At the press conference, Nguyen Huu Hai, deputy chair of the province, only showed some general solutions to the deforestation, saying that the local authorities would ‘strengthen propaganda; reorganize the forestry sector; request forest owners to take responsibility for the damaged forests and check all wood processing workshops’.

According to Bui Thanh Binh, chief secretariat of the Kon Tum provincial People’s Committee, only 603,000 hectares of forests, including 546,000 hectares of natural forests had been left by 2015. 

Meanwhile, in 2011, Kon Tum still had 650,300 hectares.

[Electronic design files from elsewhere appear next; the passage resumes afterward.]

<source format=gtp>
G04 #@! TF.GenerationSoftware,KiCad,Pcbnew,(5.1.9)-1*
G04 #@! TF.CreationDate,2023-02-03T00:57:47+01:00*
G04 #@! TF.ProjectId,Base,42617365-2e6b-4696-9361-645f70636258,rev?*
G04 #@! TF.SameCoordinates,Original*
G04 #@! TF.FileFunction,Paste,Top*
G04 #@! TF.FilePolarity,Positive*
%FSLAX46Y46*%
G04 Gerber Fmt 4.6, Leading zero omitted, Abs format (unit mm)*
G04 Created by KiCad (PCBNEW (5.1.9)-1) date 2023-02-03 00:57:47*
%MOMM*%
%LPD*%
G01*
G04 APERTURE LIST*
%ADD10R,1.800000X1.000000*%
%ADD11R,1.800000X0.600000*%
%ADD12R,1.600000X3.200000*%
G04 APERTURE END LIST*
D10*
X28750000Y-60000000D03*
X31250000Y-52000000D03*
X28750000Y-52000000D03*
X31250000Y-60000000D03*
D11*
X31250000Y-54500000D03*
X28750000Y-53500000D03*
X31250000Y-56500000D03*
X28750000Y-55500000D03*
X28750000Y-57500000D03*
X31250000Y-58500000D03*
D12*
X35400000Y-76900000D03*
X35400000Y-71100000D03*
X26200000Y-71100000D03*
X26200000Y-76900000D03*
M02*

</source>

This means that 50,000 hectares of forests in the province were lost just within five years.

Binh said the police and forest rangers have discovered 264 violation cases so far this year and put 8 cases into criminal prosecution. 

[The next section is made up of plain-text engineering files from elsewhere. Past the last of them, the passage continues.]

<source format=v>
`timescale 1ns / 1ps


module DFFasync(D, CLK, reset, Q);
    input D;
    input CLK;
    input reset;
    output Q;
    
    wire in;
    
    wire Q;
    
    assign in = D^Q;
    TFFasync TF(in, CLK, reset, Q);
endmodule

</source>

Some deforestation cases have become ‘famous’ including the one in Ward No 474 in Mang Canh commune of Kon Plong district, in the Dak Uy special-use forest of Dak Ha district and in Mang La SFE.

The vast forests in the Central Highlands are still being cut down though local authorities have vowed to prevent illegal loggers.
Local newspapers have recently discovered a serious deforestation case in the forestland put under the management of Dak Glei Forestry Company.

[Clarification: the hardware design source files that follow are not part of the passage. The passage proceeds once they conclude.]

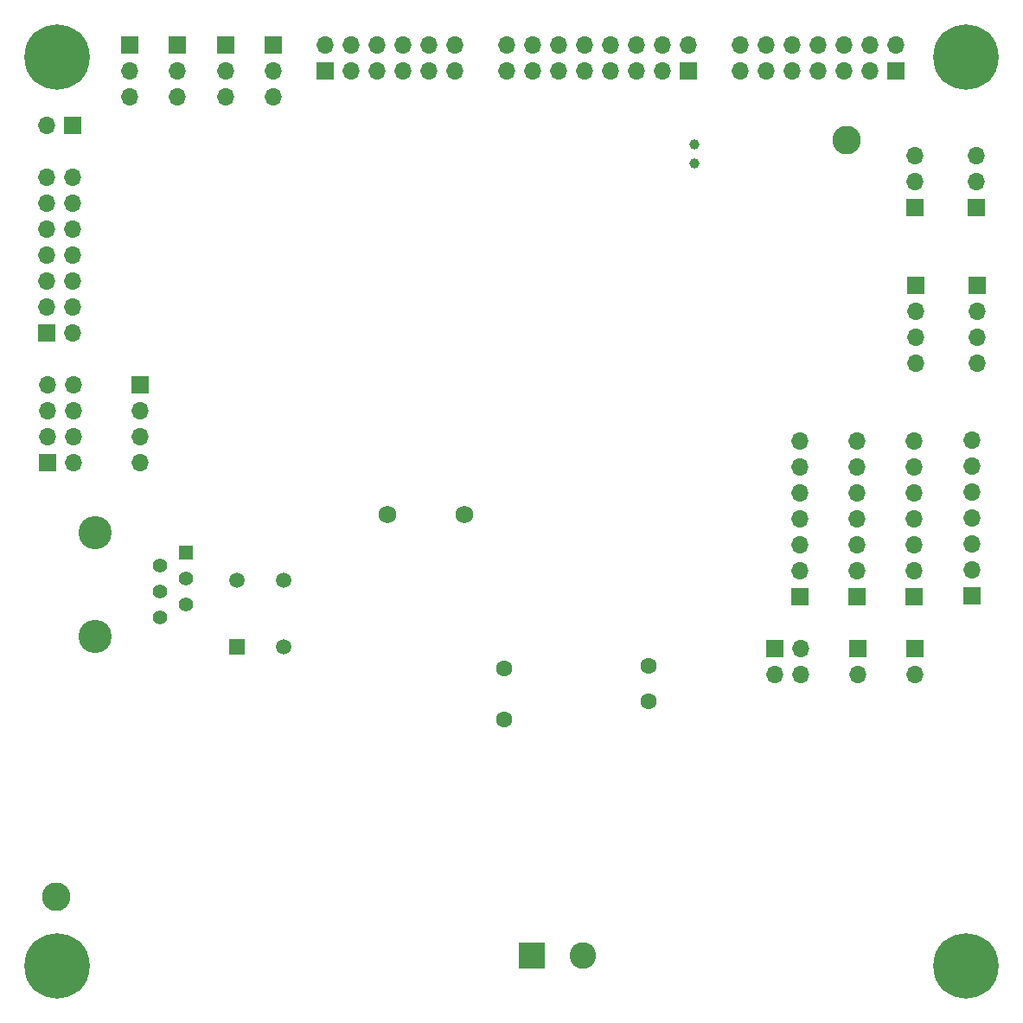
<source format=gbr>
%TF.GenerationSoftware,KiCad,Pcbnew,(6.0.2)*%
%TF.CreationDate,2022-02-23T19:08:17-05:00*%
%TF.ProjectId,SDP,5344502e-6b69-4636-9164-5f7063625858,rev?*%
%TF.SameCoordinates,Original*%
%TF.FileFunction,Soldermask,Bot*%
%TF.FilePolarity,Negative*%
%FSLAX46Y46*%
G04 Gerber Fmt 4.6, Leading zero omitted, Abs format (unit mm)*
G04 Created by KiCad (PCBNEW (6.0.2)) date 2022-02-23 19:08:17*
%MOMM*%
%LPD*%
G01*
G04 APERTURE LIST*
%ADD10R,1.700000X1.700000*%
%ADD11O,1.700000X1.700000*%
%ADD12C,6.400000*%
%ADD13R,1.498000X1.498000*%
%ADD14C,1.498000*%
%ADD15C,1.600000*%
%ADD16R,2.600000X2.600000*%
%ADD17C,2.600000*%
%ADD18C,2.800000*%
%ADD19C,3.250000*%
%ADD20R,1.398000X1.398000*%
%ADD21C,1.398000*%
%ADD22C,1.752600*%
%ADD23C,1.000000*%
G04 APERTURE END LIST*
D10*
%TO.C,J15*%
X93599000Y-47525000D03*
D11*
X93599000Y-50065000D03*
X93599000Y-52605000D03*
%TD*%
D10*
%TO.C,J27*%
X143637000Y-50044600D03*
D11*
X143637000Y-47504600D03*
X141097000Y-50044600D03*
X141097000Y-47504600D03*
X138557000Y-50044600D03*
X138557000Y-47504600D03*
X136017000Y-50044600D03*
X136017000Y-47504600D03*
X133477000Y-50044600D03*
X133477000Y-47504600D03*
X130937000Y-50044600D03*
X130937000Y-47504600D03*
X128397000Y-50044600D03*
X128397000Y-47504600D03*
X125857000Y-50044600D03*
X125857000Y-47504600D03*
%TD*%
D10*
%TO.C,J2*%
X88900000Y-47525000D03*
D11*
X88900000Y-50065000D03*
X88900000Y-52605000D03*
%TD*%
D10*
%TO.C,J24*%
X163957000Y-50038000D03*
D11*
X163957000Y-47498000D03*
X161417000Y-50038000D03*
X161417000Y-47498000D03*
X158877000Y-50038000D03*
X158877000Y-47498000D03*
X156337000Y-50038000D03*
X156337000Y-47498000D03*
X153797000Y-50038000D03*
X153797000Y-47498000D03*
X151257000Y-50038000D03*
X151257000Y-47498000D03*
X148717000Y-50038000D03*
X148717000Y-47498000D03*
%TD*%
D10*
%TO.C,J12*%
X171407000Y-101459200D03*
D11*
X171407000Y-98919200D03*
X171407000Y-96379200D03*
X171407000Y-93839200D03*
X171407000Y-91299200D03*
X171407000Y-88759200D03*
X171407000Y-86219200D03*
%TD*%
D12*
%TO.C,H3*%
X170788000Y-137668000D03*
%TD*%
D13*
%TO.C,SW1*%
X99436300Y-106401000D03*
D14*
X99436300Y-99901000D03*
X103936300Y-106401000D03*
X103936300Y-99901000D03*
%TD*%
D10*
%TO.C,J5*%
X89941000Y-80809000D03*
D11*
X89941000Y-83349000D03*
X89941000Y-85889000D03*
X89941000Y-88429000D03*
%TD*%
D12*
%TO.C,H2*%
X170788000Y-48668000D03*
%TD*%
D10*
%TO.C,J11*%
X165735000Y-101500000D03*
D11*
X165735000Y-98960000D03*
X165735000Y-96420000D03*
X165735000Y-93880000D03*
X165735000Y-91340000D03*
X165735000Y-88800000D03*
X165735000Y-86260000D03*
%TD*%
D15*
%TO.C,C40*%
X125526800Y-113499600D03*
X125526800Y-108499600D03*
%TD*%
D10*
%TO.C,J10*%
X108077000Y-50065000D03*
D11*
X108077000Y-47525000D03*
X110617000Y-50065000D03*
X110617000Y-47525000D03*
X113157000Y-50065000D03*
X113157000Y-47525000D03*
X115697000Y-50065000D03*
X115697000Y-47525000D03*
X118237000Y-50065000D03*
X118237000Y-47525000D03*
X120777000Y-50065000D03*
X120777000Y-47525000D03*
%TD*%
D10*
%TO.C,J13*%
X165786200Y-63400000D03*
D11*
X165786200Y-60860000D03*
X165786200Y-58320000D03*
%TD*%
D10*
%TO.C,J14*%
X171831000Y-63400000D03*
D11*
X171831000Y-60860000D03*
X171831000Y-58320000D03*
%TD*%
D16*
%TO.C,J26*%
X128259200Y-136610800D03*
D17*
X133259200Y-136610800D03*
%TD*%
D10*
%TO.C,J18*%
X152095200Y-106558400D03*
D11*
X152095200Y-109098400D03*
X154635200Y-106558400D03*
X154635200Y-109098400D03*
%TD*%
D18*
%TO.C,TP2*%
X81737200Y-130860800D03*
%TD*%
%TO.C,TP1*%
X159105600Y-56819800D03*
%TD*%
D10*
%TO.C,J6*%
X171856000Y-71040000D03*
D11*
X171856000Y-73580000D03*
X171856000Y-76120000D03*
X171856000Y-78660000D03*
%TD*%
D10*
%TO.C,J1*%
X80752000Y-75699000D03*
D11*
X83292000Y-75699000D03*
X80752000Y-73159000D03*
X83292000Y-73159000D03*
X80752000Y-70619000D03*
X83292000Y-70619000D03*
X80752000Y-68079000D03*
X83292000Y-68079000D03*
X80752000Y-65539000D03*
X83292000Y-65539000D03*
X80752000Y-62999000D03*
X83292000Y-62999000D03*
X80752000Y-60459000D03*
X83292000Y-60459000D03*
%TD*%
D19*
%TO.C,J7*%
X85506500Y-95272000D03*
X85506500Y-105432000D03*
D20*
X94396500Y-97182000D03*
D21*
X91856500Y-98452000D03*
X94396500Y-99722000D03*
X91856500Y-100992000D03*
X94396500Y-102262000D03*
X91856500Y-103532000D03*
%TD*%
D10*
%TO.C,J25*%
X165862000Y-71020000D03*
D11*
X165862000Y-73560000D03*
X165862000Y-76100000D03*
X165862000Y-78640000D03*
%TD*%
D12*
%TO.C,H1*%
X81788000Y-48668000D03*
%TD*%
D10*
%TO.C,J4*%
X165785800Y-106578400D03*
D11*
X165785800Y-109118400D03*
%TD*%
D10*
%TO.C,J3*%
X80879000Y-88409000D03*
D11*
X83419000Y-88409000D03*
X80879000Y-85869000D03*
X83419000Y-85869000D03*
X80879000Y-83329000D03*
X83419000Y-83329000D03*
X80879000Y-80789000D03*
X83419000Y-80789000D03*
%TD*%
D10*
%TO.C,J16*%
X102997000Y-47525000D03*
D11*
X102997000Y-50065000D03*
X102997000Y-52605000D03*
%TD*%
D12*
%TO.C,H4*%
X81788000Y-137668000D03*
%TD*%
D10*
%TO.C,J19*%
X160223200Y-106578400D03*
D11*
X160223200Y-109118400D03*
%TD*%
D10*
%TO.C,J8*%
X160147000Y-101500000D03*
D11*
X160147000Y-98960000D03*
X160147000Y-96420000D03*
X160147000Y-93880000D03*
X160147000Y-91340000D03*
X160147000Y-88800000D03*
X160147000Y-86260000D03*
%TD*%
D10*
%TO.C,J17*%
X98298000Y-47525000D03*
D11*
X98298000Y-50065000D03*
X98298000Y-52605000D03*
%TD*%
D22*
%TO.C,B1*%
X114173000Y-93499000D03*
X121666000Y-93499000D03*
%TD*%
D10*
%TO.C,J9*%
X154559000Y-101500000D03*
D11*
X154559000Y-98960000D03*
X154559000Y-96420000D03*
X154559000Y-93880000D03*
X154559000Y-91340000D03*
X154559000Y-88800000D03*
X154559000Y-86260000D03*
%TD*%
D15*
%TO.C,C39*%
X139700000Y-111784400D03*
X139700000Y-108284400D03*
%TD*%
D23*
%TO.C,Y2*%
X144170400Y-57205800D03*
X144170400Y-59105800D03*
%TD*%
D10*
%TO.C,J20*%
X83286600Y-55372000D03*
D11*
X80746600Y-55372000D03*
%TD*%
M02*

</source>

Binh admitted that though the provincial authorities have released legal documents to instruct local agencies to apply necessary measures, the forests in the Central Highlands are still eyed by illegal loggers.

Meanwhile, Gia Lai residents say that the forests in the Central Highlands are being exploited by hydropower firms. 

Provincial authorities have voiced their concern about the development of too many hydropower projects which will bring threats to the forests and ecosystem.

After 30-4 Gia Lai Company stopped implementing the Suoi Say 1, 2 hydropower plant projects (which were designed to use 25 hectares of forests), the Gia Lai provincial People’s Committee has sent a document to the Government Office expressing its protest against the Vinh Son 2 hydropower project. 

According to the committee, if implemented, the hydropower project would appropriate 265 hectares of forests in Kon Chu Rang Natural Reserve.

Prior to that, the provincial authorities also protested against Son Lang 2 which would affect 287 hectares of forests and Son Lang 3 which would affect 3.9 hectares.

Do Quang Tung, director of the Yok Don National Park in Dak Lak province, said in principle, forest owners must take responsibility for the forests damaged. However, in fact, they do not have sufficient capability and the right to protect the forests.